Exercise:
Each line of the listing below must be retyped exactly, with images left out.

Exercise inputs:
>>>

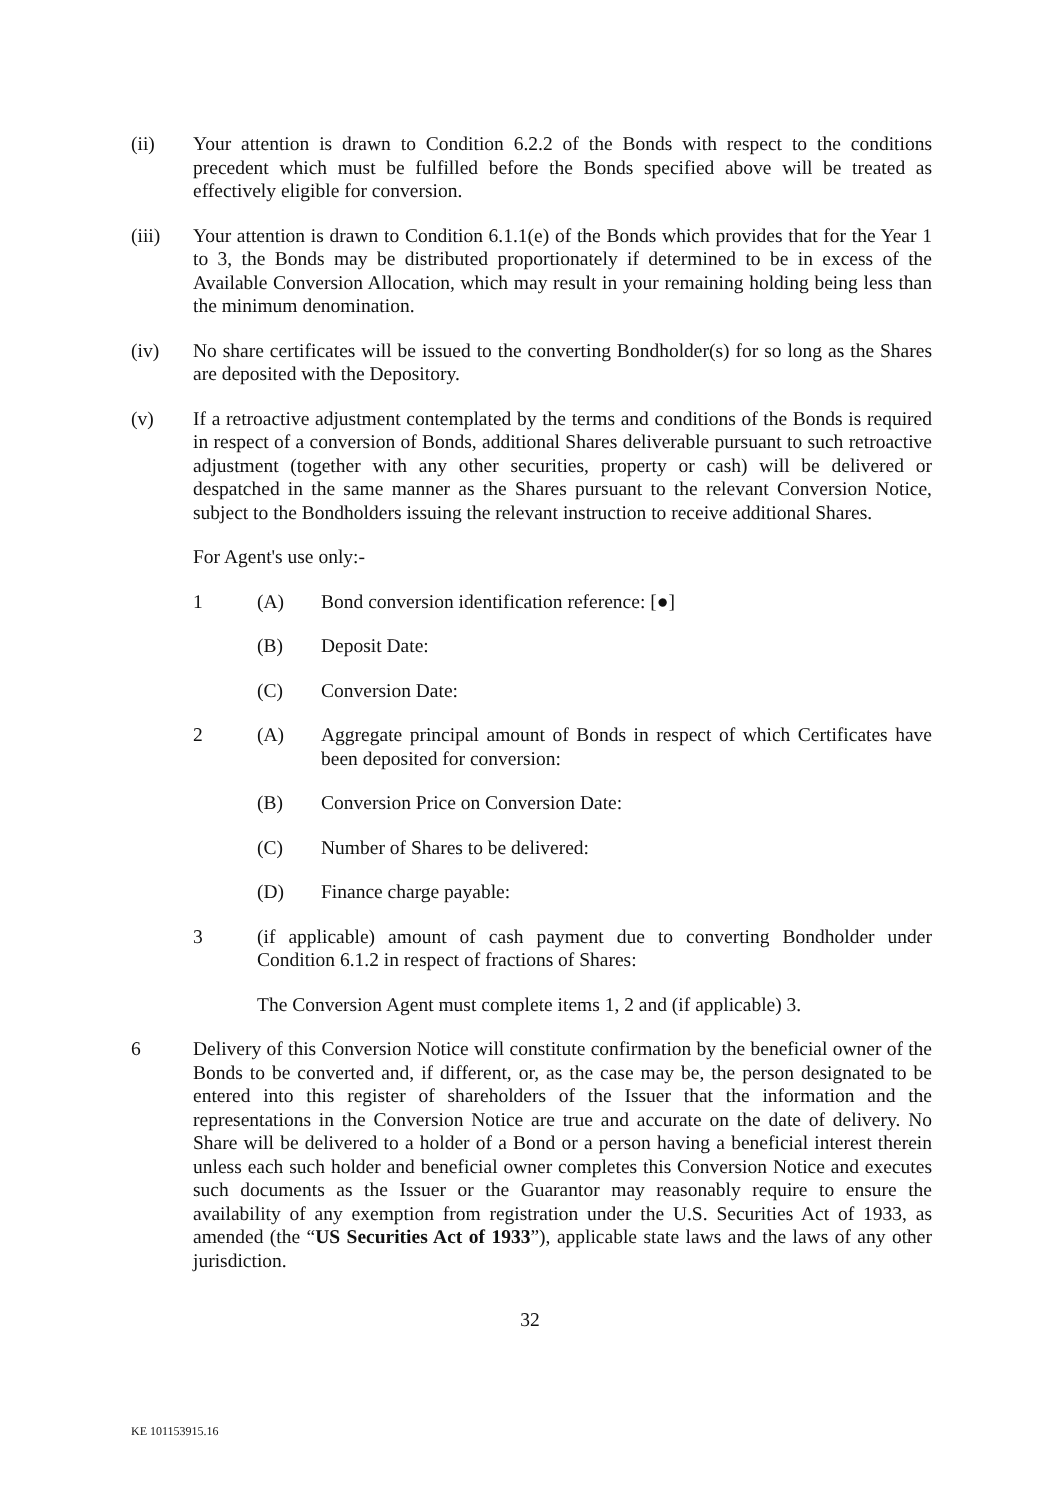(ii) Your attention is drawn to Condition 6.2.2 of the Bonds with respect to the conditions precedent which must be fulfilled before the Bonds specified above will be treated as effectively eligible for conversion.
(iii) Your attention is drawn to Condition 6.1.1(e) of the Bonds which provides that for the Year 1 to 3, the Bonds may be distributed proportionately if determined to be in excess of the Available Conversion Allocation, which may result in your remaining holding being less than the minimum denomination.
(iv) No share certificates will be issued to the converting Bondholder(s) for so long as the Shares are deposited with the Depository.
(v) If a retroactive adjustment contemplated by the terms and conditions of the Bonds is required in respect of a conversion of Bonds, additional Shares deliverable pursuant to such retroactive adjustment (together with any other securities, property or cash) will be delivered or despatched in the same manner as the Shares pursuant to the relevant Conversion Notice, subject to the Bondholders issuing the relevant instruction to receive additional Shares.
For Agent's use only:-
1 (A) Bond conversion identification reference: [●]
(B) Deposit Date:
(C) Conversion Date:
2 (A) Aggregate principal amount of Bonds in respect of which Certificates have been deposited for conversion:
(B) Conversion Price on Conversion Date:
(C) Number of Shares to be delivered:
(D) Finance charge payable:
3 (if applicable) amount of cash payment due to converting Bondholder under Condition 6.1.2 in respect of fractions of Shares:
The Conversion Agent must complete items 1, 2 and (if applicable) 3.
6 Delivery of this Conversion Notice will constitute confirmation by the beneficial owner of the Bonds to be converted and, if different, or, as the case may be, the person designated to be entered into this register of shareholders of the Issuer that the information and the representations in the Conversion Notice are true and accurate on the date of delivery. No Share will be delivered to a holder of a Bond or a person having a beneficial interest therein unless each such holder and beneficial owner completes this Conversion Notice and executes such documents as the Issuer or the Guarantor may reasonably require to ensure the availability of any exemption from registration under the U.S. Securities Act of 1933, as amended (the “US Securities Act of 1933”), applicable state laws and the laws of any other jurisdiction.
32
KE 101153915.16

<<<

Solution to this problem:
(ii) Your attention is drawn to Condition 6.2.2 of the Bonds with respect to the conditions precedent which must be fulfilled before the Bonds specified above will be treated as effectively eligible for conversion.
(iii) Your attention is drawn to Condition 6.1.1(e) of the Bonds which provides that for the Year 1 to 3, the Bonds may be distributed proportionately if determined to be in excess of the Available Conversion Allocation, which may result in your remaining holding being less than the minimum denomination.
(iv) No share certificates will be issued to the converting Bondholder(s) for so long as the Shares are deposited with the Depository.
(v) If a retroactive adjustment contemplated by the terms and conditions of the Bonds is required in respect of a conversion of Bonds, additional Shares deliverable pursuant to such retroactive adjustment (together with any other securities, property or cash) will be delivered or despatched in the same manner as the Shares pursuant to the relevant Conversion Notice, subject to the Bondholders issuing the relevant instruction to receive additional Shares.
For Agent's use only:-
1 (A) Bond conversion identification reference: [●]
(B) Deposit Date:
(C) Conversion Date:
2 (A) Aggregate principal amount of Bonds in respect of which Certificates have been deposited for conversion:
(B) Conversion Price on Conversion Date:
(C) Number of Shares to be delivered:
(D) Finance charge payable:
3 (if applicable) amount of cash payment due to converting Bondholder under Condition 6.1.2 in respect of fractions of Shares:
The Conversion Agent must complete items 1, 2 and (if applicable) 3.
6 Delivery of this Conversion Notice will constitute confirmation by the beneficial owner of the Bonds to be converted and, if different, or, as the case may be, the person designated to be entered into this register of shareholders of the Issuer that the information and the representations in the Conversion Notice are true and accurate on the date of delivery. No Share will be delivered to a holder of a Bond or a person having a beneficial interest therein unless each such holder and beneficial owner completes this Conversion Notice and executes such documents as the Issuer or the Guarantor may reasonably require to ensure the availability of any exemption from registration under the U.S. Securities Act of 1933, as amended (the “US Securities Act of 1933”), applicable state laws and the laws of any other jurisdiction.
32
KE 101153915.16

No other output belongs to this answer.